BTW, I’ve been reading your blog for a long time & really it. 🙂
– Gina
Hi Gina,
What’s wrong with snacking all day? Many ‘diets’ say the ‘healthiest’ way to eat is six small meals a day. I think kids like to snack, their tummies are smaller! The issue, I think, is that we associate ‘snack’ food with ‘bad’ food. Snacking can include baby carrots with hummus, a rice cake with peanut butter, a cup of warm lentil soup (a grown-up has to warm that up, but I put some simple canned foods on the foodshelf so my daughter can see it and ask for it)
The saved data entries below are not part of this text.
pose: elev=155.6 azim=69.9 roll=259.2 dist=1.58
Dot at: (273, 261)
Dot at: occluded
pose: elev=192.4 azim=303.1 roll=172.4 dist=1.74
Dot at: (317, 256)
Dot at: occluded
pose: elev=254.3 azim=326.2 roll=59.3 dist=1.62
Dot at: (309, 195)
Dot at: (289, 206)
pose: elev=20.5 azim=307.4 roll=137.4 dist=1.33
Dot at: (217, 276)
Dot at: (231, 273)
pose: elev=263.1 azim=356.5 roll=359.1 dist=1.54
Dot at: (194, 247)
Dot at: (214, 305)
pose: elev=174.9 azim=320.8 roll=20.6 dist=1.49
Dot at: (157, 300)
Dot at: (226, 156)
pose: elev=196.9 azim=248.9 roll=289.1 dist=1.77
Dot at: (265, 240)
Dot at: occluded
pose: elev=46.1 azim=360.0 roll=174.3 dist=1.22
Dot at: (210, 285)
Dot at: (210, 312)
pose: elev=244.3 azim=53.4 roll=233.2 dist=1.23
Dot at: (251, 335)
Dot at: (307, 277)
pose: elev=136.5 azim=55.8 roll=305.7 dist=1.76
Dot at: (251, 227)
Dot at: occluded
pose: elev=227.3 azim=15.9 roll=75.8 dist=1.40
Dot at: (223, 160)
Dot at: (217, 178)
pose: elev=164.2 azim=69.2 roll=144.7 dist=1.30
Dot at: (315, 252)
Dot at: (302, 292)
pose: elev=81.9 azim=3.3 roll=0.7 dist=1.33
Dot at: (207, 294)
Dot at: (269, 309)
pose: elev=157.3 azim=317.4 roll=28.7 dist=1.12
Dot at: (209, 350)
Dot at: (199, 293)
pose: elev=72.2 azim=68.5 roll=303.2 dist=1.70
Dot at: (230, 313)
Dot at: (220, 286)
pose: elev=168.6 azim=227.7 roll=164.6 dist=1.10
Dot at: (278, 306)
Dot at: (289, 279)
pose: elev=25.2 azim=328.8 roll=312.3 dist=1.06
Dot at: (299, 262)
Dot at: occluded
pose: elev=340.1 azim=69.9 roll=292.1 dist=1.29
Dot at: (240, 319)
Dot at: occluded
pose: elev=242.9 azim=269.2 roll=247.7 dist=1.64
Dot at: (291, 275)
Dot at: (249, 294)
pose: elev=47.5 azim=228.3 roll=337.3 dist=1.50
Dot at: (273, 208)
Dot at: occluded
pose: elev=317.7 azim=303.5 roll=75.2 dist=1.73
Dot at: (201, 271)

Thanks for visiting ReelGirl.
Margot
I eat 6 times a day and I’m an adult! I know someone who’s worried that her child getting used to snacking means all the time, not just 6 times a day and that they’ll have trouble settling into preschool where you can’t do that. However, I’ve noticed with my kids that if they’re involved in interesting activities like at preschool they don’t ask for extra snacks over the morning/afternoon necessary ones. I suspect “chain-snacking” probably means the child is bored.